To have a realistic option of achieving net zero, nuclear energy must also be considered. Just like in the EU, where despite the reluctance of various Member States, nuclear has been designated in the EU taxonomy as an environmentally sustainable and transitional energy sources to replace dirtier fossil fuels such as oil and coal. Kazakhstan is considering to construct its first commercial nuclear power plant, building on its role as the world’s largest producer of uranium. At present, Kazakhstan is selecting a potential nuclear supplier from four foreign companies: the China National Nuclear Corporation, Russian State Corporation Rosatom, France’s EDF, and Korea Hydro & Nuclear Power Company. A decision is expected later this year.
Looking ahead, Kazakhstan should focus on furthering an enabling policy and business environment that supports the renewable uptake. The expansion in wind and solar needs to be accompanied by policies that support the ageing grid infrastructure. There is a need to invest in smarter grids that can handle the intermittency of supply of renewables, when the sun is not shining and the wind is not blowing. Kazakhstan should consider joining the Global Methane Pledge (methane makes up 15 percent of Kazakhstan’s total emissions). And there have been calls for Kazakhstan to consider increasing the scope of its Emissions Trading Scheme to cover more sectors.

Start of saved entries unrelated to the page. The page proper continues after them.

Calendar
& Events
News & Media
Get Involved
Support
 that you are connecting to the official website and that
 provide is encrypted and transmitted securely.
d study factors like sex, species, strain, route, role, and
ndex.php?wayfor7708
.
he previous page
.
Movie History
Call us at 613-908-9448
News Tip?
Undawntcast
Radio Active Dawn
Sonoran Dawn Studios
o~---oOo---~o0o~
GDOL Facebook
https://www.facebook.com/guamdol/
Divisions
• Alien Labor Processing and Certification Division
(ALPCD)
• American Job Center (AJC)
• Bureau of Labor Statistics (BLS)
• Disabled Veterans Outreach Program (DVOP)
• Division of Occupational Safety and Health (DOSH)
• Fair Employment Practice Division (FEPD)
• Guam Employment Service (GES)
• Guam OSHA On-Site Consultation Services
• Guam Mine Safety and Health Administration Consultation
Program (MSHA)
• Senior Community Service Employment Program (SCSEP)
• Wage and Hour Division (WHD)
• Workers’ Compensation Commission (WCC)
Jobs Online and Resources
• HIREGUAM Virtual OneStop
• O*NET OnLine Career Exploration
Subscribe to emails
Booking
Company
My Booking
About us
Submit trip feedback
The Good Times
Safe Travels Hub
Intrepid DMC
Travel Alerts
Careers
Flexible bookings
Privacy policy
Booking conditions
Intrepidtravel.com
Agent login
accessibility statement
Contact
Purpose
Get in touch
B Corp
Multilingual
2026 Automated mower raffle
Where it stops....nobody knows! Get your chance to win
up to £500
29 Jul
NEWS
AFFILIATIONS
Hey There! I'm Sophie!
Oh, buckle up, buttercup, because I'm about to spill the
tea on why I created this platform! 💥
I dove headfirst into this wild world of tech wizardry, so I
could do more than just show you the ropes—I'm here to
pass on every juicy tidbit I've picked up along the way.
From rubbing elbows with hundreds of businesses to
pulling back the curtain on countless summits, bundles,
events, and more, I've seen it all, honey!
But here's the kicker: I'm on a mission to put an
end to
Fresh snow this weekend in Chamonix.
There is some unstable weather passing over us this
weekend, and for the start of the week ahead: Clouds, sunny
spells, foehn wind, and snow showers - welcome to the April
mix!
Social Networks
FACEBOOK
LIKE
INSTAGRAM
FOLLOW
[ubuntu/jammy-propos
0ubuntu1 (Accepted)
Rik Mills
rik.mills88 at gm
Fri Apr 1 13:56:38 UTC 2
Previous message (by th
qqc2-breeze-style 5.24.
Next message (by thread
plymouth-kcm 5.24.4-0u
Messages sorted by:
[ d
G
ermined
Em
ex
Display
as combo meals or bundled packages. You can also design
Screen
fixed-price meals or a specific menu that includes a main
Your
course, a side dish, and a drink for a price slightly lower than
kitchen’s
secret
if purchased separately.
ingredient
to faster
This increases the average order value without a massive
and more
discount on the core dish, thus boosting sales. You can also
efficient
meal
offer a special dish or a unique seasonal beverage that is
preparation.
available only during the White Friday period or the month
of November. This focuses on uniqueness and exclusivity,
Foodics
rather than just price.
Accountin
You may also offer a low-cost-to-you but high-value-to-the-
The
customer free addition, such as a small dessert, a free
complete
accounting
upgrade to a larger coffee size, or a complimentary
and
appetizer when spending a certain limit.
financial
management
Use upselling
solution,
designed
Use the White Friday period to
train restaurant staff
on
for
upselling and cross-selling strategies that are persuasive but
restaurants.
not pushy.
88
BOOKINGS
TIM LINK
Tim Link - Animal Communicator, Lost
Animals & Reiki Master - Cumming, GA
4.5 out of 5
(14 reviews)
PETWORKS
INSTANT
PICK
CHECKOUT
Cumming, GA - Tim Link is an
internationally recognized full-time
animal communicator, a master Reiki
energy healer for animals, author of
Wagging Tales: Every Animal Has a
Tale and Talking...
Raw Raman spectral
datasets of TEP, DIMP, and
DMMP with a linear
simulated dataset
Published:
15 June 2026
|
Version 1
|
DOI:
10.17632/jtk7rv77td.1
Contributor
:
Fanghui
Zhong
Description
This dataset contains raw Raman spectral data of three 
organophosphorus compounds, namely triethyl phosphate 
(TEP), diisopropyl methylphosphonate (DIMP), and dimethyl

From the various discussion at the Astana International Forum, it is clear that Kazakhstan has a golden opportunity to lead the green transition in Central Asia. The challenges are high, but not insurmountable. Therefore, I would like to conclude with the upbeat words of Kazakhstan’s Minister of Natural Resources Zulfiya Suleimenova, who spoke to us on the sidelines of the UN Water Conference, held in New York earlier this year: “When we are speaking about carbon neutrality contributing to the global green transition, we would like to see ourselves as part of the solution for the future, positively contribution to global climate action”.